Twelve patients had a history of epileptic seizures, but EEG was available only from four patients. Based on case histories, both primary and secondary generalized epilepsies were assumed. Eight patients were on monotherapy, while the remaining four were on polytherapy. In addition, three patients presented with startle-type reaction to auditory stimulus. The median age at onset of epilepsy was 29 years, and the patients with epilepsy were significantly older than those without (p = 0.007). An analysis of 121 patients with AGU has shown that 28 % of the adults but only 2 % of the children have epileptic seizures [29, 30]. These figures suggest that SD and AGU differ from each other in the onset of epilepsy.

Comparison of the clinical features at baseline [7, 18] and at the follow-up visit suggested that spasticity becomes more obvious with age especially in severely disabled SD patients. Severe motor handicap is typical for the conventional phenotype as well as the severe phenotype. One third of the affected children examined at baseline had learned to walk, and in the follow-up examination, a similar proportion of patients were ambulatory. Dysmyelination of the CNS probably explains the decline in motor and mental skills. The dysmyelination is expressed as homogeneous or periventricular white matter disease in most patients and as thin corpus callosum in all patients [16].

Concentration skills varied markedly among the patients. Compared to the results of healthy children of the age of 3.5 years described in the test manual of BSID-II, visual tracking and visual attention tasks were performed well, as well as tasks that demanded eye-hand coordination (e.g., use of a spoon or comb). Tasks related to visuospatial reasoning revealed cognitive deficits in all patients and visuomotor performance was slow. All patients recognized familiar faces and voices and responded to a smile and showed emotional states either verbally or non-verbally. Talkative patients were able to remember songs and phraseologies and to learn new ones. Most of the patients who could speak had dysarthria or dyspraxia, but none of the patients had aphasia. The caregivers described that the patients learned daily routines and could keep short instructions in mind.

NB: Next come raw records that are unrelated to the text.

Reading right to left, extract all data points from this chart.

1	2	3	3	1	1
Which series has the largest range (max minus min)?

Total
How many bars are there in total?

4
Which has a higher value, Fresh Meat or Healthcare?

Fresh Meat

Patients could not perform the subtests of PANESS. Performance in the dynamic cerebellar tests, verbal tasks of NEPSY, and the TUG test is described in Table 3.

The median age of 30 years was used to define two groups. The younger group performed better in almost every task of the mental scale. Significant differences were found in constructive skills (p = 0.026), basic counting (p = 0.016), and immediate visual recognition (p = 0.026). No differences were detected in visual attention and interactive skills between the two groups.

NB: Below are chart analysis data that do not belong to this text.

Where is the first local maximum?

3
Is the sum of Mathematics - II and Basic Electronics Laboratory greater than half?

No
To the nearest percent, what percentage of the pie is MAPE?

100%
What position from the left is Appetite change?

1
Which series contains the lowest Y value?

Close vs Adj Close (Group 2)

The maximal motor developmental age was 27 months, and the maximal mental developmental age was 42 months among the 24 SD patients. The developmental ages of four subjects (age range, 16–34 years) were significantly lower than those of other patients with a similar age. These four patients presented with the severe phenotype of SD, and they were compound heterozygotes harboring the R39C mutation only in one allele. There was a significant inverse correlation between the motor developmental age and the chronological age (Fig. 3a) and between the mental developmental age and chronological age (Fig. 3b). Motor and mental developmental ages at the follow-up visit correlated well with each other (Pearson correlation coefficient r = 0.88, p = 0.001), and this was the case also for the data obtained at the baseline visit. The motor developmental age at the follow-up visit was dependent on that at the baseline visit, but not on age, sex, or baseline mental developmental age. In a similar fashion, the mental developmental age at the follow-up visit was dependent on that at the baseline visit, but not on age, sex, or motor developmental age at baseline.